On Memorial Day, we’re supposed to honor the men and women who died while serving in the United States military. I love that tradition. We may not always fight the right wars, but we should always honor those who stand up to risk life and limb for our goals as a nation.
Over the past decade or more, I’ve seen a lot of patriotic fervor spring up. After 9/11, my church began an annual tradition of lining a stretch of road with American flags every September 11th. Almost all American politicians now sport the obligatory American flag lapel pin. And in the past several years, communities across the U.S. have taken to putting miniature American flags and wreaths in veteran cemeteries and other places of significance to American military history. A “flag garden” which first appeared on Boston Common on Memorial Day a decade ago has since been replicated in Texas, Louisiana, Ohio, and New York.
These are wonderful gestures, but they are not substitutes for real service. Do they really honor veterans, or is it just the quickest way to feel good about ourselves without actually doing something meaningful?
Volunteering has been on the decline in America for some time now. So has charitable giving. If that isn’t alarming to you, it should be. America’s small government model only works because we have an educated populace that understands the need for everyone to pitch in, lest the government have to step in and do the work for us.
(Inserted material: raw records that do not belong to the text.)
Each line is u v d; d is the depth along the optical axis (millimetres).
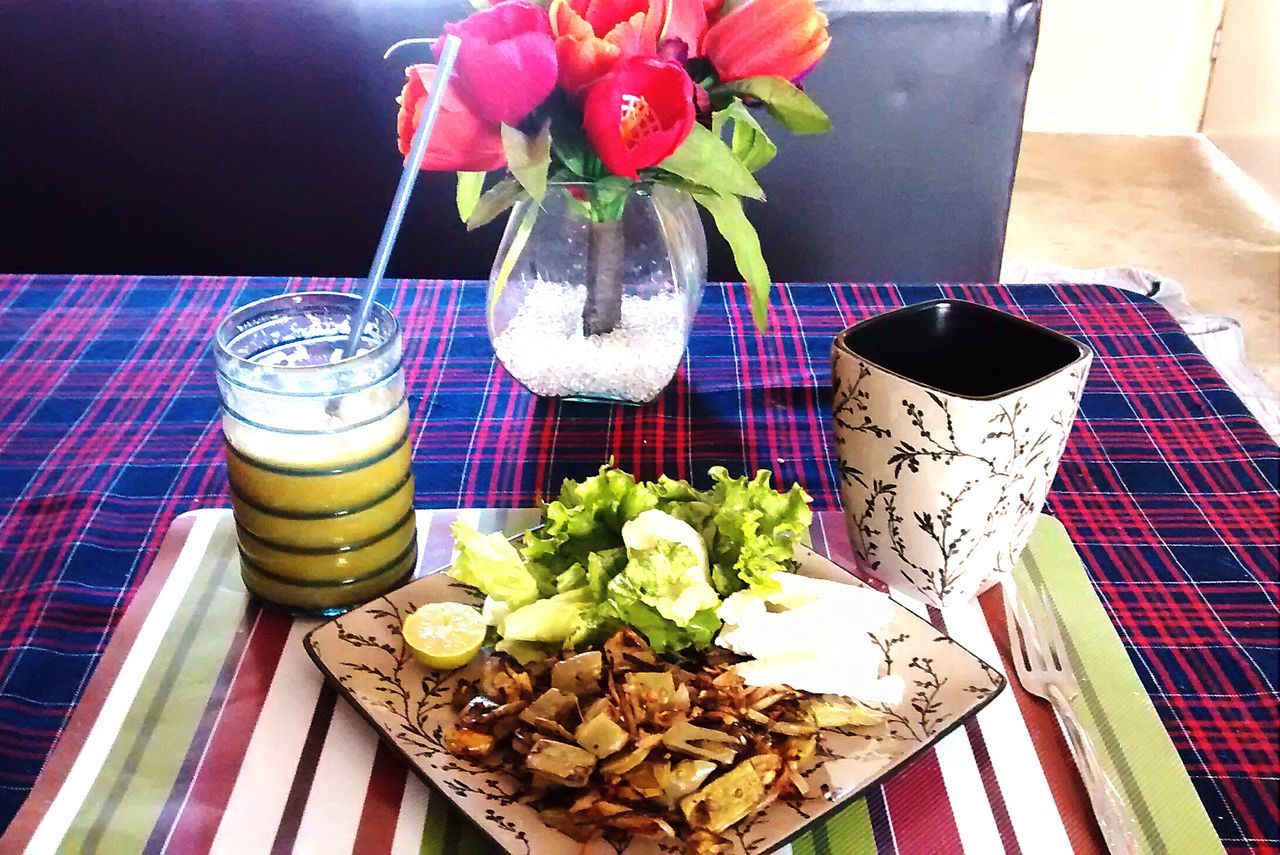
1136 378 927
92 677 659
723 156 747
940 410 651
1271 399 1284
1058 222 3094
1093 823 593
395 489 698
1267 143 3330
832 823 591
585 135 753
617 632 647
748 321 1013
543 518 732
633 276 842
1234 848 584
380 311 707
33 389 901
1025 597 717
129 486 805
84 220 1517
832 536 770
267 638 684
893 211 1485
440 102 699
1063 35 3846
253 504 676
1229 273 2785
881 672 646
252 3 1375
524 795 584
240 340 704
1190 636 695
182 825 583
How much time and money is spent every year planting flags and hanging wreaths that wind up in a dumpster a short time later? I’ve never seen it quantified but it must be significant. Might that time and money be better spent doing service to our fellow man? Might our servicemen and women past and present be better honored through service to our fellow man?
The next time you’re feeling especially patriotic, try volunteering at a food pantry or a shelter for people who have been abused and abandoned. Join Habitat for Humanity and start building houses. Donate blood. Pick up trash. Send a care package to troops stationed abroad. Play cards with old folks at the local retirement home.
Whatever you do, do more than just a symbolic gesture. Make your country a better place to live. Happy Memorial Day.